-- 文章内容 --
↓↓↓

时间:2024-06-19
菅亚珏
从拜伦诗歌《依依离别情》三种中译本看古典诗歌翻译原则
菅亚珏
(天津城市职业学院,天津 300250)
拜伦诗歌《依依离别情》是文学宝库中的精品,本文借助翻译生态学限制因子定律,分别从句式因子、感情色彩因子、以及韵律和节律因子分析三种不同的译本,从中得出古典诗歌翻译的几点原则。
翻译生态学;限制因子定律;古典诗歌翻译
乔治·戈登·拜伦(George Gordon Byron,1788—1824),英国著名诗人、作家,引领风骚的浪漫主义文学泰斗。不仅是卓越的英国浪漫派诗人,而且是民族革命家和反暴政的英雄。拜伦一生为民主、自由、民族解放的理想而奋斗,且努力创作,他的作品具有重大的历史进步意义和艺术价值,他未完成的长篇诗体小说《唐·璜》,是一部气势宏伟、意境开阔、见解高超、艺术卓越的叙事长诗,在英国以至欧洲的文学史上都是罕见的,而他的爱情诗也写得凄婉动人。《依依离别情》精选自其最经典篇章。诗人以极高的天分和对美好生活的执著创作的诸多诗歌,以文字形式把“美”展现给世人。从诗中看出他对自由的强烈向往与热爱。
现今世面流传比较广泛的有查良铮、陈锡麟、石瓃、黄杲炘、卞之琳翻译的五种译本,本文主要分析卞之琳,黄杲炘和陈锡麟三位翻译家的译本——从翻译手法,句式,韵律,用词和风格上看,各不相同但又各有千秋。本人认为陈锡麟的译本翻译得更加恰当,从翻译生态学的角度来看更加与原文统一,易于读者接受。我们先来回顾一下原文的风采。
When we two parted
In silence and tears,
Half broken-hearted
To sever for years,
Pale grew thy cheek and cold,
Colder thy kiss;
Truly that hour foretold
Sorrow to this!
The dew of the morning
Sunk chill on my brow-
It felt like the warning
Of what I feel now.
Thy vows are all broken,
And light is thy fame:
I hear thy name spoken,
And share in its shame.

↑↑↑

-- 任务说明 --
请从"And share in its shame."这一句之后接续这篇讨论拜伦诗歌译本的文章,往下写。 下面的列表是另一份独立的材料,与上面的文章无关。

-- 所给数据 --
↓↓↓

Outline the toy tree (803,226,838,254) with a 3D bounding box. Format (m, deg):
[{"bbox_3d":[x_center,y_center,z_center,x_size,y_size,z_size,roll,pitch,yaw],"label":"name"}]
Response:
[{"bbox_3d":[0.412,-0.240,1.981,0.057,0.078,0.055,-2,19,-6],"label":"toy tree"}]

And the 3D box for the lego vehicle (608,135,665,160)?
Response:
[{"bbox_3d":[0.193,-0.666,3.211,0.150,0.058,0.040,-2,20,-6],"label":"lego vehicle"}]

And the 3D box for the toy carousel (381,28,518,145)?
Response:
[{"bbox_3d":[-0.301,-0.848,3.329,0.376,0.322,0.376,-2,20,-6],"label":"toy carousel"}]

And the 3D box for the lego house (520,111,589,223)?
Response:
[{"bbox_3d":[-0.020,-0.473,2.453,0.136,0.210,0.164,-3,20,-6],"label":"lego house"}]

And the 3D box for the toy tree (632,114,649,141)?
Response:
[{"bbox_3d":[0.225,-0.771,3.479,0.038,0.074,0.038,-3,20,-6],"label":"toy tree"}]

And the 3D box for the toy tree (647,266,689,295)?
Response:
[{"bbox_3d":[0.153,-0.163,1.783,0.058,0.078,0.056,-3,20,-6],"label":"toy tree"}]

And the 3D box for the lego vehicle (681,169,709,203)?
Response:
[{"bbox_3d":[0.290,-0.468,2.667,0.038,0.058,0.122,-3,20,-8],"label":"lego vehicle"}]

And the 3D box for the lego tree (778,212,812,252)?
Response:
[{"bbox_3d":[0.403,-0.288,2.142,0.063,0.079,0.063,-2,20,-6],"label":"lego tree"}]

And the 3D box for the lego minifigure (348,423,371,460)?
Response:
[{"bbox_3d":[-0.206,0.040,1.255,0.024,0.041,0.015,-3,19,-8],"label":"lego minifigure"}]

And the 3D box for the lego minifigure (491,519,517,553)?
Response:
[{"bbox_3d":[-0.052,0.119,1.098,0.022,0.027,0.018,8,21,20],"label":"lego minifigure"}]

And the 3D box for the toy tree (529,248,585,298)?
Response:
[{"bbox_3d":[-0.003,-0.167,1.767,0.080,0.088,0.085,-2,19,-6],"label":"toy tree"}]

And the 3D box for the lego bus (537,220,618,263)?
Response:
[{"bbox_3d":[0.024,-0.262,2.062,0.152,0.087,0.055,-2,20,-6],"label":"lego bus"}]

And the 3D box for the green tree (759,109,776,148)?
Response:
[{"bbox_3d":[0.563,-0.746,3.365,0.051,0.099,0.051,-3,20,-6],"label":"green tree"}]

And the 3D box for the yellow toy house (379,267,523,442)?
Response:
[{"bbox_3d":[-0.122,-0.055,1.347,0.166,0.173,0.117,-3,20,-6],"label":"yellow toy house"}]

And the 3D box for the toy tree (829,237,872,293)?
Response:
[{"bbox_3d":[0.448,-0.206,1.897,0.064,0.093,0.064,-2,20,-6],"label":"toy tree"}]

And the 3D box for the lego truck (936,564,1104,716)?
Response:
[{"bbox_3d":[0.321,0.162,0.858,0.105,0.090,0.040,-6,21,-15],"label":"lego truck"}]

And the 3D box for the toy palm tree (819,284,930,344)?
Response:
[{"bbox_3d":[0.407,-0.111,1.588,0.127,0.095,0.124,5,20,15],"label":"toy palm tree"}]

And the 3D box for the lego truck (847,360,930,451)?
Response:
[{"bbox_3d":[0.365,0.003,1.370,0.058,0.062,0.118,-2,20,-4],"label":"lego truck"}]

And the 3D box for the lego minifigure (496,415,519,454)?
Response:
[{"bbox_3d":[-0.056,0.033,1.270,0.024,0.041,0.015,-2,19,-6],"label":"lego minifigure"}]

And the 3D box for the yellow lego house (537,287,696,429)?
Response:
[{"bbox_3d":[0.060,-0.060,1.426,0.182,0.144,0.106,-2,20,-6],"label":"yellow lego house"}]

↑↑↑

-- 你的回答 --
They name thee before me,
A knell to mine ear;
A shudder comes o'er me-
Why wert thou so dear?
They know not I knew thee
Who knew thee too well:-
Long,long shall I rue thee,
Too deeply to tell.
In secret we met-
In silence I grieve,
That thy heart could forget,
Thy spirit deceive.
If I should meet thee
After ling year,
How should I greet thee?-
With silence and tears.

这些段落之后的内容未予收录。